Der Erste: ein neongelber Geländewagen von Brabus mit niedersächsischem Kennzeichen. Mit den Worten „moderner, maßgeschneiderter Luxus aus Bottrop“ bewirbt Brabus seine Autos. Vor allem Modelle von Mercedes-Benz werden dort veredelt und aufgemotzt. Die Geländewagen der Marke kosten eine halbe Million Euro und gelten als extrem leistungsstark – doch das neongelbe Exemplar an der Königsallee sah nicht so aus, als hätte es jemals Gelände befahren.
„Ich habe nichts zu verbergen“, sagte der Fahrer im Jogginganzug und ließ die Einsatzkräfte der Polizei das Auto durchleuchten. Sie checkten den Unterboden, die Reifen, den Motorraum. Ist der Wagen tiefergelegt – oder in diesem Fall höhergelegt? Gibt es Veränderungen an Felgen, Reifen, Abgasanlage?
Die allermeisten Manipulationen müssen vom Tüv abgenommen und in den Fahrzeugpapieren eingetragen werden, sagte einer der Polizisten. Sind sie das nicht, drohen Geldbußen und die Autofahrer müssen sich nachträglich um eine Abnahme kümmern oder die Änderungen zurückbauen lassen. Wenn die getunten Teile sogar die Sicherheit beeinträchtigen, müssen die Besitzer das Auto stehen lassen. Denn Tuning kann gefährlich werden. Wenn die Leistung erhöht ist, Fahrwerk und Bremsen aber nicht dazu passen, kann das Auto überlastet sein. Wenn die Räder so groß sind, dass sie an der Karosserie schleifen, können sie platzen.
So erging es dem Fahrer eines mattschwarzen Lamborghinis, der einen Schaden an einem Vorderreifen hatte. Da der Reifen bei der Fahrt platzen könnte, wurde er nach der Kontrolle von einem Motorradpolizisten zu einem Parkplatz begleitet – und musste zu Fuß weiterziehen.

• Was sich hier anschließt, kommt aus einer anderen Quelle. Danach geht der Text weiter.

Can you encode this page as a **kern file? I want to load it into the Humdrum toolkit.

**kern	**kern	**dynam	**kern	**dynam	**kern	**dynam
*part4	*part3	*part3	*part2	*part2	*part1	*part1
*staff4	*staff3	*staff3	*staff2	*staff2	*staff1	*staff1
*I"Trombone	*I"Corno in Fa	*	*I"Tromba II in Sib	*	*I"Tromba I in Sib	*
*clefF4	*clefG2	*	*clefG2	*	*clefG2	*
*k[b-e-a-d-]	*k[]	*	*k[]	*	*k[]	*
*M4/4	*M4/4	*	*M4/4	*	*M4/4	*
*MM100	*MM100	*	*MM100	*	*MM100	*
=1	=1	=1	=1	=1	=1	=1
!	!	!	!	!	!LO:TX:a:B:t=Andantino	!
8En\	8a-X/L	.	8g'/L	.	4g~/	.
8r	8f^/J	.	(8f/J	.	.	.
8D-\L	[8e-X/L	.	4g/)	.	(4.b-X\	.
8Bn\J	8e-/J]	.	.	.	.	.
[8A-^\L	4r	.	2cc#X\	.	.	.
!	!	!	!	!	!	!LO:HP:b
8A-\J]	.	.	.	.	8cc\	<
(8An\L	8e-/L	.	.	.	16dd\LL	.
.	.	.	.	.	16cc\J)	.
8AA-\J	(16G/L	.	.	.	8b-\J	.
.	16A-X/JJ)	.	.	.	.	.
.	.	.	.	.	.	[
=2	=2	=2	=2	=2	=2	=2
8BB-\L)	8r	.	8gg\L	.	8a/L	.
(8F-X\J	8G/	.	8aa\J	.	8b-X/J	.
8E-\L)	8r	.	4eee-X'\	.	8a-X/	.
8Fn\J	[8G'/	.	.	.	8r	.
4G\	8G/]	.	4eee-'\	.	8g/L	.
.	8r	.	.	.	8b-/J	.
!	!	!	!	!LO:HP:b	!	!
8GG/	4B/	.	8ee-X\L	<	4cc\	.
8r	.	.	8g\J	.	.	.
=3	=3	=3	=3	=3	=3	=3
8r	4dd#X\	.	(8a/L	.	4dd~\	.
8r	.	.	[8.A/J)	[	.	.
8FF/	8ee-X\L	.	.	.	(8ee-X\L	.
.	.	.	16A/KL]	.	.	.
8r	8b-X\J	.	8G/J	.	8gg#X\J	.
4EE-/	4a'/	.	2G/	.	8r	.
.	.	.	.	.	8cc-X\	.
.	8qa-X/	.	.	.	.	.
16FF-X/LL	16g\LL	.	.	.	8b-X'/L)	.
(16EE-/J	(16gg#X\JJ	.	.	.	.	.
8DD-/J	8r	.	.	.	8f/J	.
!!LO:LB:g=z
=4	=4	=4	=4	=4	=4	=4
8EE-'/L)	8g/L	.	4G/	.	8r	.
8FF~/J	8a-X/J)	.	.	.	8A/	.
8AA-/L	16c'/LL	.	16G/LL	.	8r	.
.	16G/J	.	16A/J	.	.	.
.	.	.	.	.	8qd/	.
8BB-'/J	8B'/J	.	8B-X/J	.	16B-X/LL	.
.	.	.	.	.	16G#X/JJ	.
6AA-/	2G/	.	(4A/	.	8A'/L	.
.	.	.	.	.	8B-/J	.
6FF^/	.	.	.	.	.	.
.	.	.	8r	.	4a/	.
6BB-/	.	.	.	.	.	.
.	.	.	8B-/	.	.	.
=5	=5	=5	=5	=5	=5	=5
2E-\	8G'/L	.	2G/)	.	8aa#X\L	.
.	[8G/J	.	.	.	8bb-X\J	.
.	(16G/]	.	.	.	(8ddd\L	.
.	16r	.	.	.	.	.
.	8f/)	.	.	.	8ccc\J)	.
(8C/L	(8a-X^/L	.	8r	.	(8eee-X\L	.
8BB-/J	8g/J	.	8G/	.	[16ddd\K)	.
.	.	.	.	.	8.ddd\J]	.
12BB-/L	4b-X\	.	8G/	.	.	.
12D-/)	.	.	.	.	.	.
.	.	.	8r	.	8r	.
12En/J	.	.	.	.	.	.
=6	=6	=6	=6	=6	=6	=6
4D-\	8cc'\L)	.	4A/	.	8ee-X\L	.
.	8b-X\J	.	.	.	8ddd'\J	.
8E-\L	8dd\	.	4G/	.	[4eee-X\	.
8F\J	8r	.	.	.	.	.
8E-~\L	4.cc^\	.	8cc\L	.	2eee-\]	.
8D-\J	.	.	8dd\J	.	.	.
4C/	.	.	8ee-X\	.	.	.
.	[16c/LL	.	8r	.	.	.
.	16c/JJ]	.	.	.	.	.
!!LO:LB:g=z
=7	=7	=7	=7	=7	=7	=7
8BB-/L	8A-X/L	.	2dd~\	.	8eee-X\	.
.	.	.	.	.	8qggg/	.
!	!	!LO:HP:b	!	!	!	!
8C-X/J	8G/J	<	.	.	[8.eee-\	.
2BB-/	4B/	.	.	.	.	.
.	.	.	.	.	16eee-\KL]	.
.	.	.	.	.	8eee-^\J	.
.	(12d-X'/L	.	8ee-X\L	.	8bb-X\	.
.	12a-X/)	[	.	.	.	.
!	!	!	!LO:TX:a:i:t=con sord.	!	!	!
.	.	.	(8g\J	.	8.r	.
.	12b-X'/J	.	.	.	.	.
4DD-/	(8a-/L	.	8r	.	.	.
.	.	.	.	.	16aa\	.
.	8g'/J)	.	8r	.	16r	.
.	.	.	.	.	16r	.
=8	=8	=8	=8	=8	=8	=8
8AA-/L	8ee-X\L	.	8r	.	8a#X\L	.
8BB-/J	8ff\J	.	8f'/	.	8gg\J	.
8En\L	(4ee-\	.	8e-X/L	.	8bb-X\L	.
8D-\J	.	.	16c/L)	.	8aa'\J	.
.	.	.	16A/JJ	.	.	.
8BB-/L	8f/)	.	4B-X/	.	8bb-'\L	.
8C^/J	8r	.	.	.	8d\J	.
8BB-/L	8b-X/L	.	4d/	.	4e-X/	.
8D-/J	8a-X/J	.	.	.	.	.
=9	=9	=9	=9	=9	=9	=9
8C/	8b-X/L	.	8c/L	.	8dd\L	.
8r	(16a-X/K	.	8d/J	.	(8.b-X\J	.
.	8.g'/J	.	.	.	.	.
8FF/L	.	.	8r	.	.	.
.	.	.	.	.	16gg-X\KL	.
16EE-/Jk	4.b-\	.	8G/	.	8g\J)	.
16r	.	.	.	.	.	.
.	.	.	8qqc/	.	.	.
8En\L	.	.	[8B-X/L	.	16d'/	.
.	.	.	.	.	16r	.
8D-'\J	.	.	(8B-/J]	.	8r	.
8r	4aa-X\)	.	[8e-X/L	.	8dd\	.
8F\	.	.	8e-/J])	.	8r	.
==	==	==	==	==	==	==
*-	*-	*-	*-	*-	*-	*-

In vier Stunden kontrollierte die Polizei fast 80 Wagen, vier Autos wurden wegen technischer Mängel abgeschleppt und sichergestellt. Bei einem Fahrer fanden die Einsatzkräfte eine Schusswaffe im Handschuhfach. Er hatte zudem eine Kamera an seinem Auto befestigt, um sich selbst während der Fahrt zu filmen. Zwei Fahrer mussten Blutproben abgeben, weil der Verdacht auf Drogenkonsum bestand.

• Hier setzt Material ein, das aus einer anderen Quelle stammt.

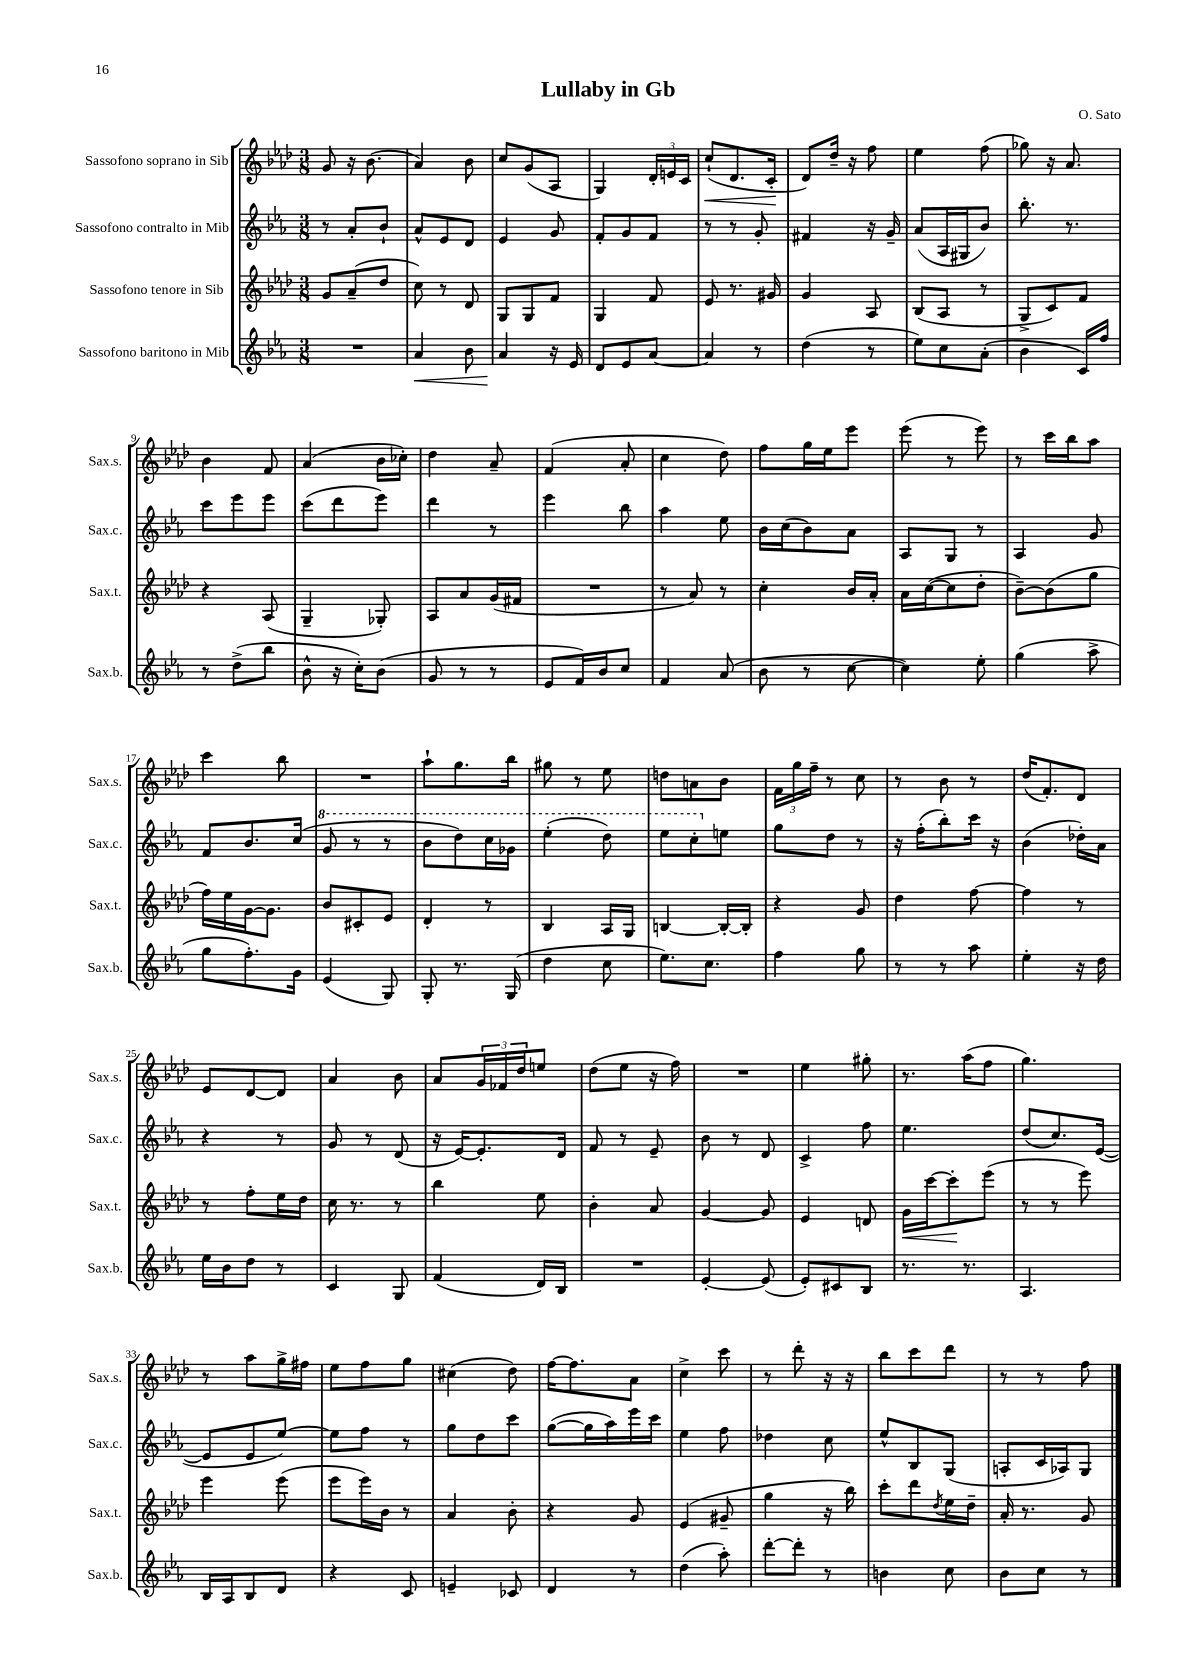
\header { title = "Lullaby in Gb" composer = "O. Sato" }
<<
\new StaffGroup <<
\new Staff = "s0" \with { instrumentName = "Sassofono soprano in Sib" shortInstrumentName = "Sax.s." } {
    \clef treble \key aes \major \numericTimeSignature \time 3/8
    g'8 r16 bes'8.( |
    aes'4) bes'8 |
    c''8 g'8( aes8 |
    g4) \tuplet 3/2 { des'16-. e'16 c'16 } |
    c''8-!\<( des'8. c'16-.\! |
    des'8) des''16-- r16 f''8 |
    ees''4 f''8( |
    ges''8) r16 aes'8. |
    bes'4 f'8 |
    aes'4( bes'16 ces''16-.) |
    des''4 aes'8-- |
    f'4( aes'8-. |
    c''4 des''8) |
    f''8 g''16 ees''16 ees'''8 |
    ees'''8( r8 ees'''8) |
    r8 c'''16 bes''16 aes''8 |
    c'''4 bes''8 |
    R4. |
    aes''8-! g''8. bes''16 |
    gis''8 r8 ees''8 |
    d''8 a'8 bes'8 |
    \tuplet 3/2 { f'16 g''16 f''16-- } r8 c''8 |
    r8 bes'8 r8 |
    des''16( f'8.-.) des'8 |
    ees'8 des'8~ des'8 |
    aes'4 bes'8 |
    aes'8 \tuplet 3/2 { g'16 fes'16 des''16 } e''8 |
    des''8( ees''8 r16 f''16) |
    R4. |
    ees''4 gis''8-. |
    r8. aes''16( f''8 |
    g''4.) |
    r8 aes''8 g''16-> fis''16 |
    ees''8 f''8 g''8 |
    cis''4( des''8) |
    f''16~ f''8. aes'8 |
    c''4-> c'''8 |
    r8 des'''8-. r16 r16 |
    bes''8 c'''8 des'''8 |
    r8 r8 f''8 \bar "|." |
}
\new Staff = "s1" \with { instrumentName = "Sassofono contralto in Mib" shortInstrumentName = "Sax.c." } {
    \clef treble \key ees \major \numericTimeSignature \time 3/8
    r8 aes'8-. bes'8-! |
    aes'8-^ ees'8 d'8 |
    ees'4 g'8 |
    f'8-. g'8 f'8 |
    r8 r8 g'8-. |
    fis'4 r16 g'16-- |
    aes'8( aes16 gis16 bes'8) |
    bes''8.-. r8. |
    c'''8 ees'''8 ees'''8 |
    c'''8( d'''8 ees'''8) |
    d'''4 r8 |
    ees'''4 bes''8 |
    aes''4 ees''8 |
    bes'16 c''16( bes'8) aes'8 |
    aes8 g8 r8 |
    aes4 g'8 |
    f'8 bes'8. c''16( |
    \ottava #1 g''8 r8 r8 |
    bes''8 d'''8) c'''16 ges''16 |
    ees'''4-.( d'''8) |
    ees'''8 c'''8-. \ottava #0 e''8 |
    g''8 d''8 r8 |
    r16 f''16-.( bes''8-.) c'''16 r16 |
    bes'4( des''16-.) aes'16 |
    r4 r8 |
    g'8 r8 d'8( |
    r16 ees'16~) ees'8.-. d'16 |
    f'8 r8 ees'8-- |
    bes'8 r8 d'8 |
    c'4-> f''8 |
    ees''4. |
    d''8( c''8.) ees'16~( |
    ees'8 ees'8 ees''8~) |
    ees''8 f''8 r8 |
    g''8 d''8 c'''8 |
    g''8~( g''16 aes''16) ees'''16 c'''16 |
    ees''4 f''8 |
    des''4 c''8 |
    ees''8-^ bes8 g8( |
    a8-. c'16 aes16) g8 \bar "|." |
}
\new Staff = "s2" \with { instrumentName = "Sassofono tenore in Sib" shortInstrumentName = "Sax.t." } {
    \clef treble \key aes \major \numericTimeSignature \time 3/8
    g'8 aes'8--( des''8 |
    c''8) r8 des'8 |
    g8 g8 f'8 |
    g4 f'8 |
    ees'8 r8. gis'16 |
    g'4 aes8 |
    bes8( aes8 r8 |
    g8-> c'8) f'8 |
    r4 aes8( |
    g4-- ges8-.) |
    aes8 aes'8 g'16( fis'16 |
    R4. |
    r8 aes'8) r8 |
    c''4-. bes'16 aes'16-. |
    aes'16 c''16~( c''8 des''8-. |
    bes'8~--) bes'8( g''8 |
    f''16) ees''16 g'16~ g'8. |
    bes'8 cis'8-. ees'8 |
    des'4-. r8 |
    bes4 aes16 g16 |
    b4~ b16~-. b16-. |
    r4 g'8 |
    des''4 f''8~ |
    f''4 r8 |
    r8 f''8-. ees''16 des''16 |
    c''16 r8. r8 |
    bes''4 ees''8 |
    bes'4-. aes'8 |
    g'4~ g'8 |
    ees'4 d'8 |
    g'16\< c'''16~ c'''8-.\! ees'''8( |
    r8 r8 ees'''8) |
    ees'''4 ees'''8( |
    ees'''8 ees'''16) bes'16 r8 |
    aes'4 bes'8-. |
    r4 g'8 |
    ees'4( gis'8-- |
    g''4 r16 bes''16) |
    c'''8-. des'''8 \acciaccatura { des''8 } ees''16 des''16-- |
    aes'16-. r8. g'8 \bar "|." |
}
\new Staff = "s3" \with { instrumentName = "Sassofono baritono in Mib" shortInstrumentName = "Sax.b." } {
    \clef treble \key ees \major \numericTimeSignature \time 3/8
    R4. |
    aes'4\< bes'8 |
    aes'4\! r16 ees'16 |
    d'8 ees'8 aes'8~ |
    aes'4 r8 |
    d''4( r8 |
    ees''8) c''8 aes'8-.( |
    bes'4 c'16) f''16 |
    r8 d''8->( bes''8 |
    bes'8-^ r16 c''16-.) bes'8( |
    g'8 r8 r8 |
    ees'8 f'16) bes'16 c''8 |
    f'4 aes'8( |
    bes'8 r8 c''8~ |
    c''4) ees''8-. |
    g''4( aes''8-> |
    g''8 f''8.-.) g'16 |
    ees'4( g8) |
    g8-. r8. g16( |
    d''4 c''8 |
    ees''8.) c''8. |
    f''4 g''8 |
    r8 r8 aes''8 |
    ees''4-. r16 d''16 |
    ees''16 bes'16 d''8 r8 |
    c'4 g8 |
    f'4( d'16) bes16 |
    R4. |
    ees'4~-. ees'8( |
    ees'8-.) cis'8 bes8 |
    r8. r8. |
    aes4. |
    bes16 aes16 bes8 d'8 |
    r4 c'8 |
    e'4-- ces'8 |
    d'4 r8 |
    d''4( aes''8-.) |
    d'''8~-. d'''8-. r8 |
    b'4 c''8 |
    bes'8 c''8 r8 \bar "|." |
}
>>
>>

Die endgültige Bilanz der Kontrolle wird die Polizei am Samstag veröffentlichen. Beteiligt waren neben der Direktion Verkehr auch die Kriminalpolizei, das Ordnungsamt, die Straßenverkehrsbehörde und die Stadtkasse.
Die Polizei hatte die Maßnahmen gegen die Poser- und Tuningszene in Düsseldorf zuletzt verschärft. Fast 600 Fahrzeuge haben die Spezialisten im vergangenen Jahr überprüft, davon wurden 38 Autos sichergestellt. Knapp 440 Verwarngelder, 250 Bußgelder und 150 Kontrollberichte ordnete die Polizei zudem an. In 35 Fällen wurden Strafverfahren eingeleitet.